Ennesima direzione Pd domani. Il premier accontenta gli alleati: soglia di sbarramento al 4% per dimostrare di essere autosufficiente sull'Italicum

Legge elettorale, Renzi fermo E il Cav resiste all'ultimatum

Se Matteo Renzi si è sottoposto ieri sera all'atroce rito del vertice di maggioranza è perché ha urgente bisogno di stanare l'altra metà del patto del Nazareno. Ossia Silvio Berlusconi. Al vertice propone un cronoprogramma di legislatura che comprende legge elettorale entro l'anno (con soglie dal 4 per cento in giù), riforma del Senato, Jobs act e delega fiscale.

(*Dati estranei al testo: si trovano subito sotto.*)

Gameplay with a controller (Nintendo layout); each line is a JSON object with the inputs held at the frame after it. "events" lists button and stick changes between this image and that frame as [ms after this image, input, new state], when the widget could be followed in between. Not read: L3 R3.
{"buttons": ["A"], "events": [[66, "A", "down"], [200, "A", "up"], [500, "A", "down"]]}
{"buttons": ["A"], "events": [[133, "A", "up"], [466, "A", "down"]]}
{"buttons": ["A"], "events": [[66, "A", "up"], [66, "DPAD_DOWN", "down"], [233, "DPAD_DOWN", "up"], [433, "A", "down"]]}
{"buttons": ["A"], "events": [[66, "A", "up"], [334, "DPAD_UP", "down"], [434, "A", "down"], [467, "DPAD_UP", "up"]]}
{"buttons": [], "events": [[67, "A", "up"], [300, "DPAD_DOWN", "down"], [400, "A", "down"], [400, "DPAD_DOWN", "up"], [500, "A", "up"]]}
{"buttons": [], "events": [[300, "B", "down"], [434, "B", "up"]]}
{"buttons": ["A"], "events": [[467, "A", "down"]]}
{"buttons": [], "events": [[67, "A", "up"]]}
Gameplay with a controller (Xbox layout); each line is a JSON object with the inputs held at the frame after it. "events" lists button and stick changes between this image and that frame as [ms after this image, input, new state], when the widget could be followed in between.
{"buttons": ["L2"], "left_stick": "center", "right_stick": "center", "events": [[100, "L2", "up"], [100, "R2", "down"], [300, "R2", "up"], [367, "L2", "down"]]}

Il Cavaliere rinvia, prende tempo nonostante gli ultimatum e manda - dicono nel governo - segnali contrastanti, che alimentano la preoccupazione. Berlusconi è rimasto chiuso tutto il giorno ad Arcore, alle prese con una lunga riunione con i figli e con un ancor più lungo faccia a faccia pomeridiano con Gianni Letta e Fedele Confalonieri, tanto che il centralino di Villa San Martino ha rimbalzato le telefonate in arrivo all'ex premier fino a dopo l'ora di cena. Sul tavolo, ovviamente, c'è quel premio di maggioranza alla lista (invece che alla coalizione) su cui il leader di Forza Italia ha sì aperto ma continuando comunque ad avere fortissime perplessità. Tutto, insomma, è in movimento. Come pure quanto accade dentro il partito, anche se l'ufficio di presidenza di Forza Italia in programma oggi a Palazzo Grazioli potrebbe sancire la cosiddetta «pax fittiana». Sono giorni, infatti, che gli ambasciatori stanno ragionando con Raffaele Fitto per trovare un punto d'incontro e rilanciare la prospettiva unitaria. Per l'ex ministro il passaggio fondamentale è che venga dato un segnale sul fronte della democrazia interna (primarie?) e la ritrovata armonia potrebbe passare per un appeasement sugli emendamenti alla legge di stabilità che, proposti da Fitto, potrebbero essere fatti propri da Forza Italia. Quel che certo è che Berlusconi vuole comunque continuare a prendere tempo. Perché, spiega un big azzurro, «se la legge elettorale va in aula al Senato a gennaio è di fatto sicuro che non si voterà in primavera».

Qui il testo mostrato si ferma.